One More Lie by Amy Lloyd

One More Lie by Amy Lloyd

Author:Amy Lloyd
Language: eng
Format: epub
ISBN: 9781473558328
Publisher: Random House


25

Her: Now

I sleep badly, keeping the phone next to my pillow, occasionally rolling over and checking the map to see Dr Isherwood’s dot on Hawkwood Avenue, which must be her home. When I do sleep I dream of dirt: shower curtains crawling with mildew, grouting clogged with brown filth that falls in thick lines into a greying bathtub. No matter how much I scrub I can’t make it clean. Mr Sampson’s hollow mouth wails at me in the dark; blood trickles from a wound on his head; his neck is purple and his eyes bulge as if they will burst. I wake on a pillow drenched with sweat and check the phone again. Dr Isherwood is still at home.

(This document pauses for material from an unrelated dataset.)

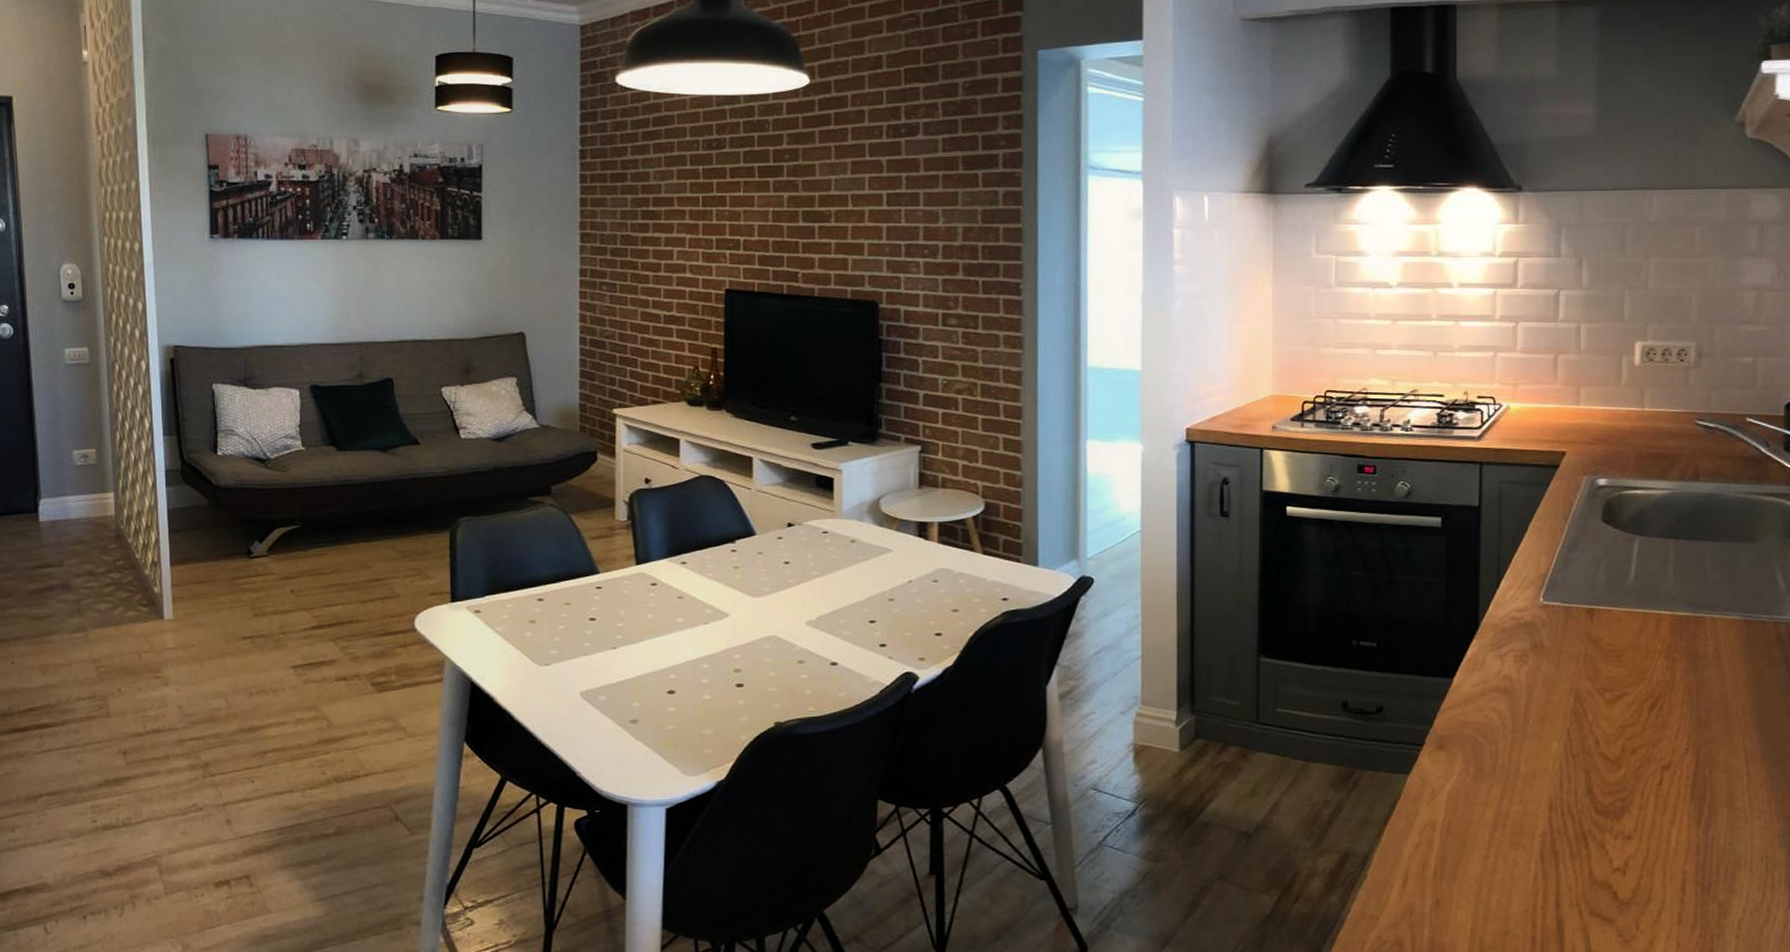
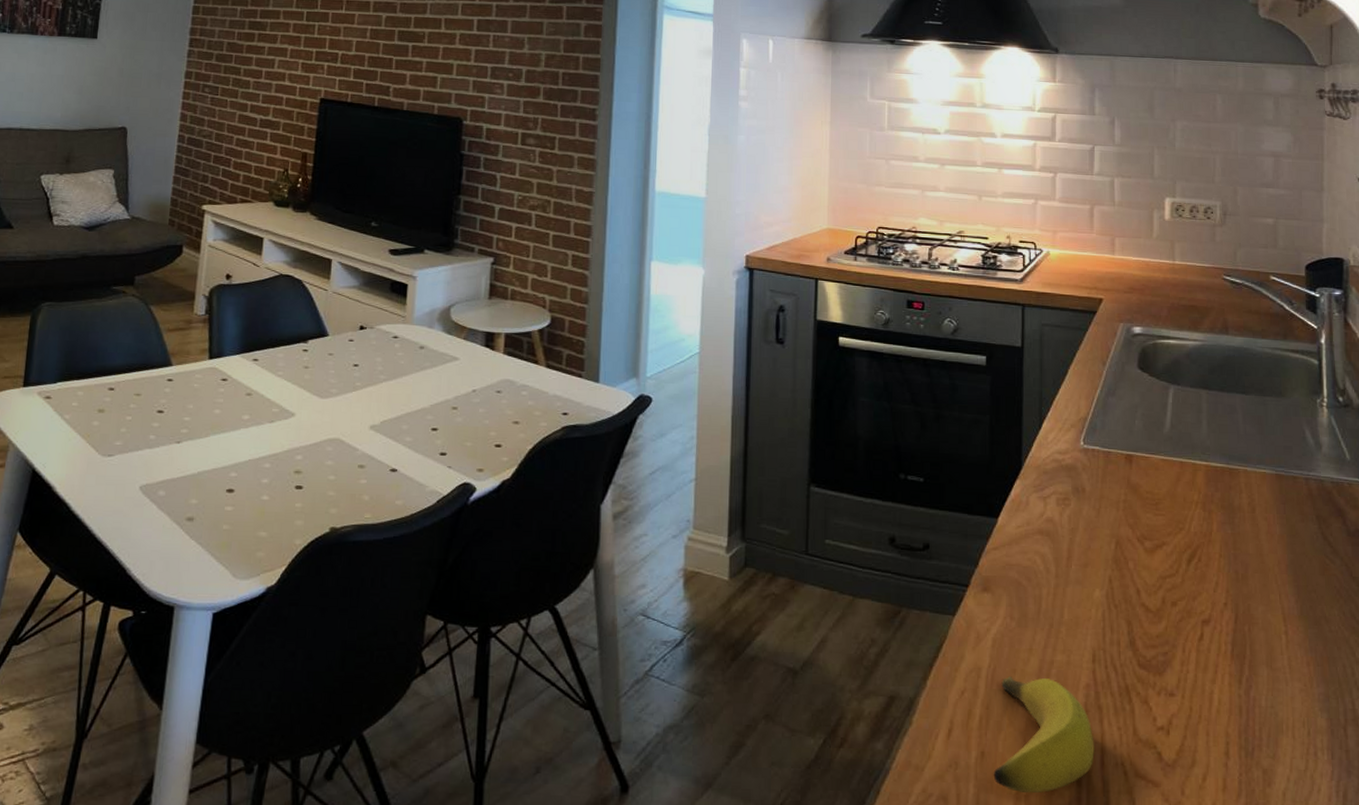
banana: none [1448,828,1550,936] -> present [993,676,1094,794]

I lie in bed for a long time, poring over every detail I can remember about Mr Sampson’s house. It’s so vivid it’s like I’m there again, feeling that same terror and the hurt when Sean left me. I want to ask him if he remembers, too. Does he remember how the police made us write letters to say we were sorry? And how two police constables came to the school to talk about being kind to our elders and even though they never said our names, everyone knew it was about us. Does Sean remember all that rust, the colour of dried blood, that throaty wail and the mouth as black as night?

Eventually I force myself to get up, even though I don’t have work until this afternoon. I shower, noticing the orange grime around each hole in the shower head, the black that rings the taps in the sink, and the long hairs around the plug hole, on the tiles, stuck to the tiles. I look in all the cupboards for cleaning equipment but all the bottles are empty and the sponges and cloths so dirty and stiff with muck I can’t bear to touch them.

I have no appetite but my stomach growls. I take a box of teabags from my wardrobe and go to the kitchen, not expecting to see anyone else, but when I get downstairs there is a lot of chatter and noise, the clinking of spoons against bowls, laughter. The long table in the kitchen is almost full and a lot of the women are smiling. The chatter quells as I enter, people twisting to see who it is, then starts up again while I boil the kettle.

‘Ooh, I’ll have one if you’re making,’ someone says.

‘And me,’ they say in a chorus, laughing. They bring mugs and various requests: ‘Two teabags, I like it strong’ and ‘Leave plenty of room for milk’.

I stress, no way to remember it all, no way I want to use all my teabags. My eyes sting while I fill the kettle to the max.

‘I’ll give you a hand,’ a woman says, smiling. She has kind eyes, a piercing in the top of her lip, a tattoo of an angel on the back of her neck, dyed black hair.

‘Thanks,’ I say.

The woman gets out a big box of teabags from the cupboard.